Saved entries
▬▬▬

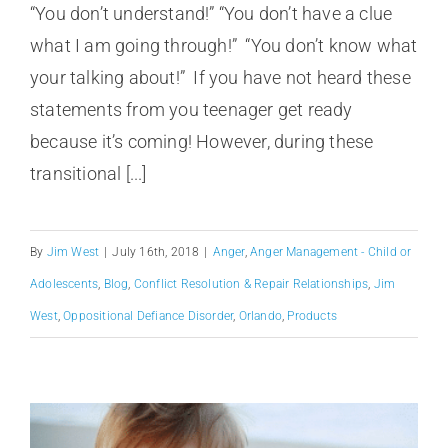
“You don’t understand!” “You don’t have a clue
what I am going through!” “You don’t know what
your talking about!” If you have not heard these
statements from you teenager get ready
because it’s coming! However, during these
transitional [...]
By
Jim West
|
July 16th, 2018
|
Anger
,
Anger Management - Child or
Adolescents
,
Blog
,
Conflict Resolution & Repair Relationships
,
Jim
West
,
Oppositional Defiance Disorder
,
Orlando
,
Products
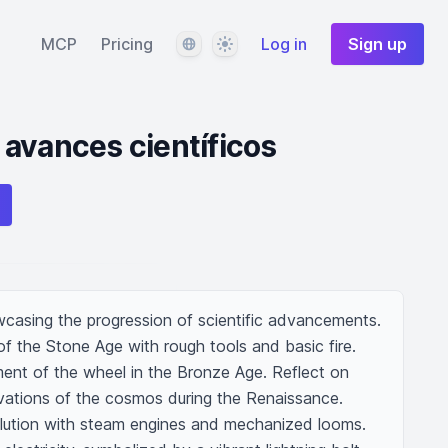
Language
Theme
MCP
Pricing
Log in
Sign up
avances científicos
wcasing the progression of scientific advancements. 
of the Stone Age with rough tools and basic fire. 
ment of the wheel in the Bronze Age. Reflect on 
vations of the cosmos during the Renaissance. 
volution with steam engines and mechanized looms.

▬▬▬

The answer is every line of the data, exactly as written, with the pictures dropped.

“You don’t understand!” “You don’t have a clue
what I am going through!” “You don’t know what
your talking about!” If you have not heard these
statements from you teenager get ready
because it’s coming! However, during these
transitional [...]
By
Jim West
|
July 16th, 2018
|
Anger
,
Anger Management - Child or
Adolescents
,
Blog
,
Conflict Resolution & Repair Relationships
,
Jim
West
,
Oppositional Defiance Disorder
,
Orlando
,
Products
Language
Theme
MCP
Pricing
Log in
Sign up
avances científicos
wcasing the progression of scientific advancements. 
of the Stone Age with rough tools and basic fire. 
ment of the wheel in the Bronze Age. Reflect on 
vations of the cosmos during the Renaissance. 
volution with steam engines and mechanized looms.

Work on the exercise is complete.